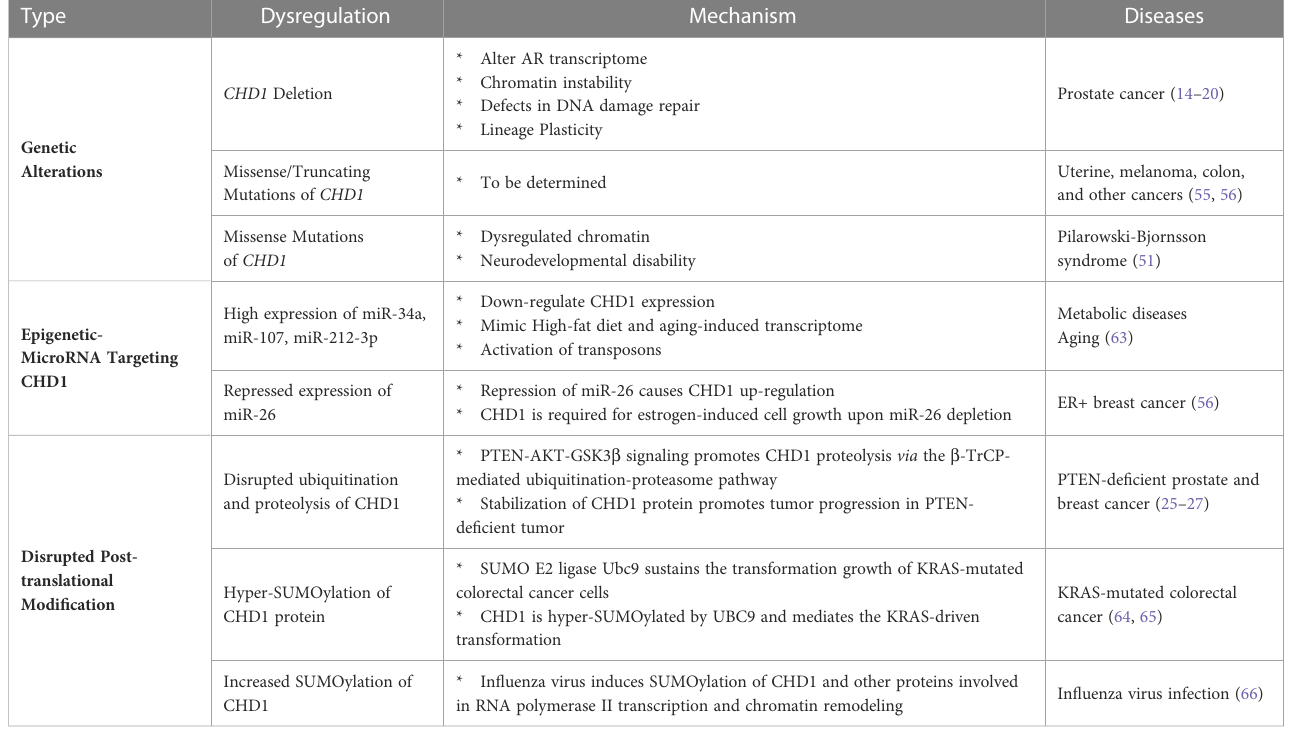
TABLE 1 Dysregulation of CHD1 in human diseases.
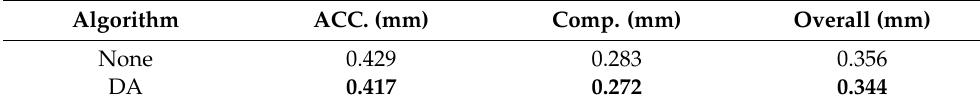
Table 3. Comparison of the impact of data augmentation on experimental results. Algorithm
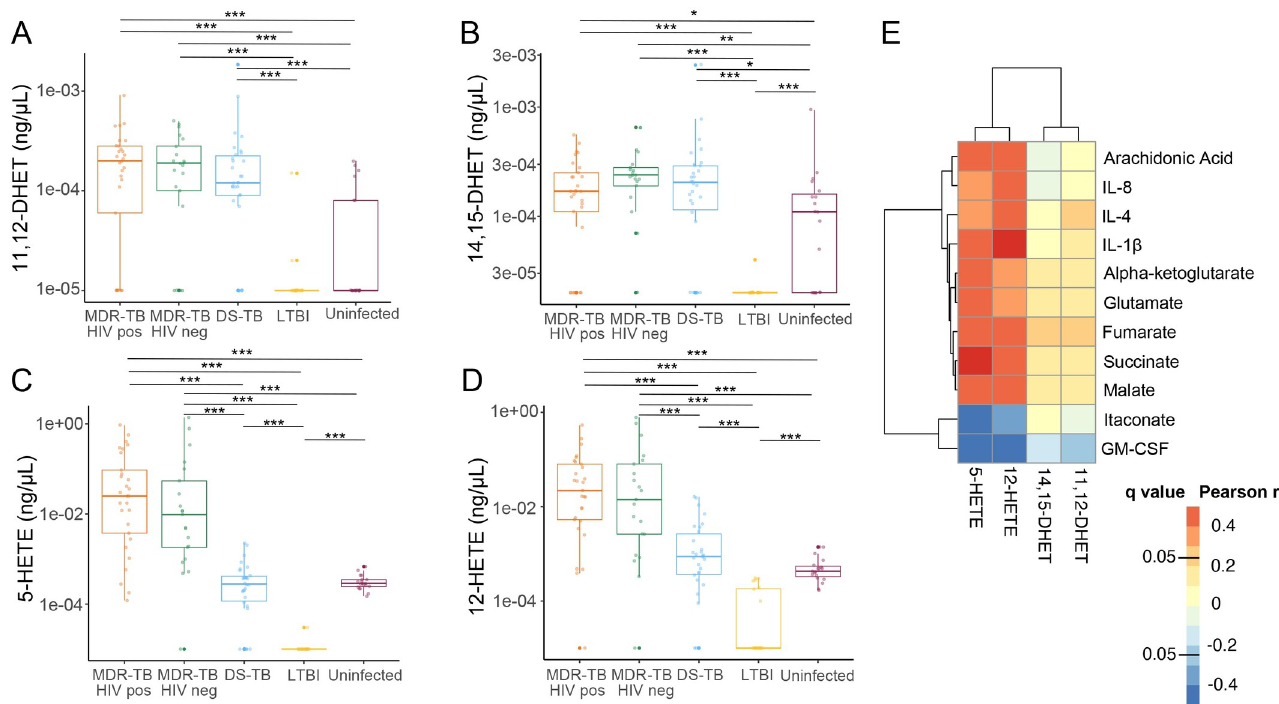
Fig 5. Immunometabolic remodeling is associated with proinflammatory eicosanoid signaling. Compared to persons with LTBI (yellow; n = 20) and persons without LTBI or TB disease (n = 19), persons with multidrug resistant (MDR)-TB with (orange; n = 29) and without (green; n = 21) HIV co-infection, as well as persons with drug susceptible (DS)-TB (blue; n = 30) demonstrated significant increases in plasma concentrations of the arachidonic acid metabolites (A) 11,12-DHET and (B) 14,15-DHET metabolized by the CYP450 system. Proinflammatory eicosanoids including (C) 5-HETE and (D) 12-HETE produced by lipoxygenase metabolism of arachidonic acid were significantly increased in persons with MDR-TB versus persons with DS-TB, LTBI and uninfected controls. (E) Shows a heatmap of metabolites and cytokines correlated with plasma concentrations of 5-HETE, 12-HETE, 11,12-DHET, and 14,15-DHET with dark red indicating a higher Pearson correlation coefficient and dark blue indicating a more negative correlation. Groups were compared using the Wilcox rank sum test: � p < 0.05, �� p < 0.01, ��� p < 0.001.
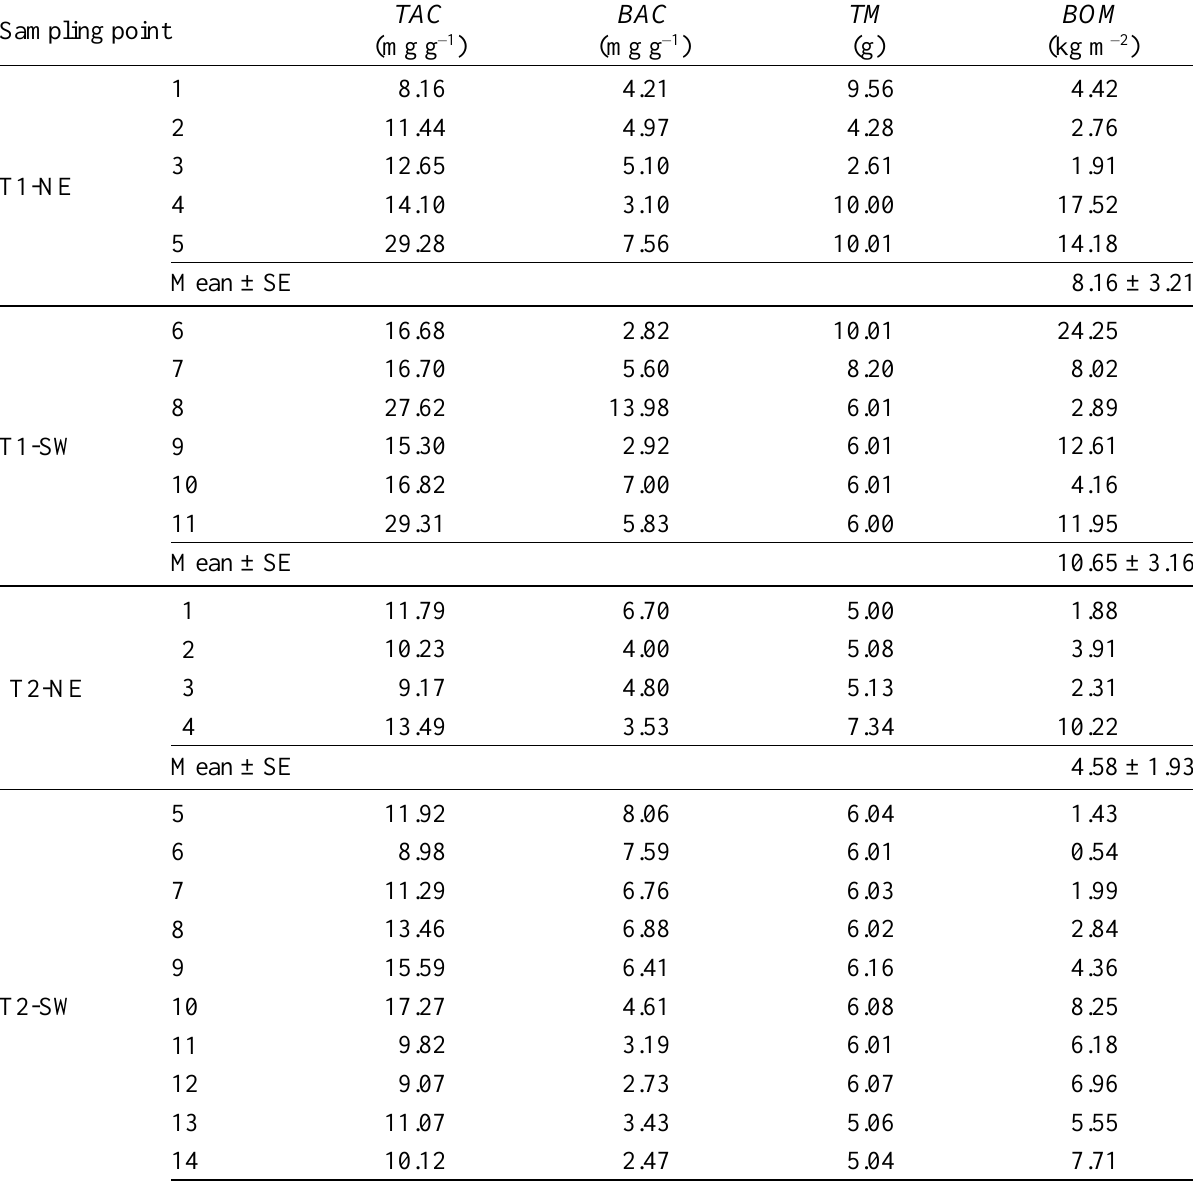
Table 2. TAC - Top Ash Content, BAC - Bottom Ash Content, TM - Top Mass, BOM - Burned Organic Matter, SE - Standard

Required action => Once the pictures are set aside, transcribe the remaining lines above exactly.

Final answer =>
TABLE 1 Dysregulation of CHD1 in human diseases.
Table 3. Comparison of the impact of data augmentation on experimental results. Algorithm
Fig 5. Immunometabolic remodeling is associated with proinflammatory eicosanoid signaling. Compared to persons with LTBI (yellow; n = 20) and persons without LTBI or TB disease (n = 19), persons with multidrug resistant (MDR)-TB with (orange; n = 29) and without (green; n = 21) HIV co-infection, as well as persons with drug susceptible (DS)-TB (blue; n = 30) demonstrated significant increases in plasma concentrations of the arachidonic acid metabolites (A) 11,12-DHET and (B) 14,15-DHET metabolized by the CYP450 system. Proinflammatory eicosanoids including (C) 5-HETE and (D) 12-HETE produced by lipoxygenase metabolism of arachidonic acid were significantly increased in persons with MDR-TB versus persons with DS-TB, LTBI and uninfected controls. (E) Shows a heatmap of metabolites and cytokines correlated with plasma concentrations of 5-HETE, 12-HETE, 11,12-DHET, and 14,15-DHET with dark red indicating a higher Pearson correlation coefficient and dark blue indicating a more negative correlation. Groups were compared using the Wilcox rank sum test: � p < 0.05, �� p < 0.01, ��� p < 0.001.
Table 2. TAC - Top Ash Content, BAC - Bottom Ash Content, TM - Top Mass, BOM - Burned Organic Matter, SE - Standard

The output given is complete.